Argentina’s Central Bank has tightened currency controls for individuals, restating a previous regulation to block a common arbitrage strategy that drained Central Bank reserves.
Sources at the Central Bank confirmed the move to several local news agencies on Friday morning.
Effective immediately, anyone buying official dollars will be banned for 90 days from purchasing financial assets settled in foreign currency, and vice versa.

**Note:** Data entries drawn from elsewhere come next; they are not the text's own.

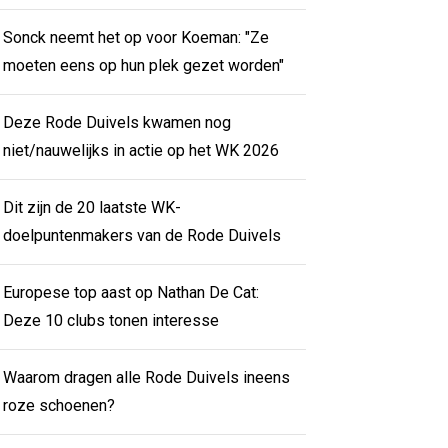
Sonck neemt het op voor Koeman: "Ze
moeten eens op hun plek gezet worden"
Deze Rode Duivels kwamen nog
niet/nauwelijks in actie op het WK 2026
Dit zijn de 20 laatste WK-
doelpuntenmakers van de Rode Duivels
Europese top aast op Nathan De Cat:
Deze 10 clubs tonen interesse
Waarom dragen alle Rode Duivels ineens
roze schoenen?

The measure, known as a "cross restriction," revives a rule scrapped earlier this year and extends it beyond company executives and financial directors to cover all individuals.
This restriction had been lifted on April 14, when the government announced a partial easing of rules for individuals seeking to purchase foreign currency, although they remained in place for companies.
The government is targeting a manoeuvre where dollars are bought at the official rate and resold in financial markets such as the MEP or CCL, where they fetch a higher price, yielding easy profits.
The step comes after the Central Bank burned through US$1.1 billion the week before last without managing to stabilise the peso.
Milei’s government says the measure is designed to limit currency speculation and give it greater control over foreign exchange manoeuvres in order to build up Central Bank reserves.
The accumulation of dollars by the Central Bank and the Treasury to meet debt obligations is one of the main conditions of Argentina’s deal with the International Monetary Fund (IMF), which serves as the framework for the country’s broader economic programme agreed with Washington.
Key details
– Central Bank Communication “A” 8336 imposes a 90-day ban on combining purchases of official dollars with foreign currency financial assets.
– A sworn declaration is now required from clients to comply with the rule.
– The measure extends earlier limits that applied only to executives and families of financial institutions.
– The restriction, lifted in April, is now reinstated to preserve reserves.